▶ _Problem to work on_:
From the article on the 2026 National Design Awards, reproduce word for word the passage that opens with the words "Launched in 2000" and closes with "a luxury commodity.".

▶ _Provided text_:
--- --- ---

Design as Civic Power, Not Style: The 2026 National Design Awards Redefine What Excellence Means

From border infrastructure and Indigenous fashion to mass-timber classrooms and radical interiors, this year’s honorees argue that design’s highest calling is not expression—but responsibility.

6 MIN READ
Cooper Hewitt, Smithsonian Design Museum, 90th Street garden entrance.

Photo by Matt Flynn © 2014 Cooper Hewitt

Cooper Hewitt, Smithsonian Design Museum, 90th Street garden entrance.

For much of the past decade, American design culture has oscillated between two poles: hyper-polished aesthetics on one end, and abstract systems-thinking on the other. The 2026 National Design Awards, announced by Cooper Hewitt, Smithsonian Design Museum, suggest a different synthesis—one in which design is neither a surface nor a theory, but a civic practice embedded in daily life, politics, climate, labor, and memory.

Launched in 2000 under the White House Millennium Council, the National Design Awards have long served as a barometer of where American design believes its moral center lies. This year’s winners—spanning architecture, interiors, fashion, digital design, landscape, and product—are united less by style than by stance. Their work insists that design is a public act, one that redistributes power, makes inequities legible, and reclaims beauty as a shared resource rather than a luxury commodity.

As Cooper Hewitt director Maria Nicanor has framed it, design here operates as a civic force—reflecting collective values while shaping everyday experience. Together, the honorees form a portrait of American design not as a market category, but as a cultural infrastructure.

Below, a closer look at each of the 2026 National Design Award winners—and why their work matters now.

Design Visionary: Robert Earl Paige

Design as access, not aspiration

Robert Earl Paige in his Hyde Park Art Center Studio in 2021. Photo: Tom van Eynde

Robert Earl Paige’s career unfolds as a quiet rebuke to the notion that innovation must announce itself loudly. Working across art, craft, fashion, interiors, and education, Paige has spent decades dissolving the hierarchies that separate “high” design from everyday life. His practice—rooted in repurposing, color, and material improvisation—treats design not as an object to be consumed, but as a process to be shared.

--- --- ---

▶ _Data_:

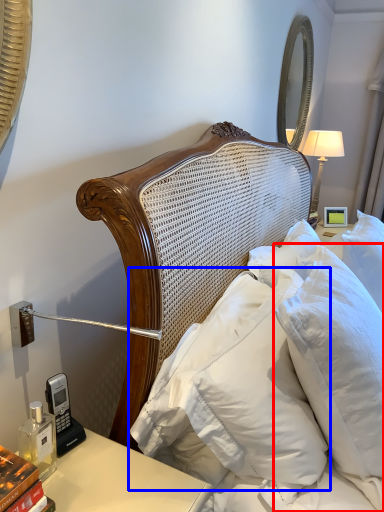
Question: Among these objects, which one is farthest to the camera, pillow (highlighted by a red box) or pillow (highlighted by a blue box)?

--- --- ---

▶ _Written response_:
Launched in 2000 under the White House Millennium Council, the National Design Awards have long served as a barometer of where American design believes its moral center lies. This year’s winners—spanning architecture, interiors, fashion, digital design, landscape, and product—are united less by style than by stance. Their work insists that design is a public act, one that redistributes power, makes inequities legible, and reclaims beauty as a shared resource rather than a luxury commodity.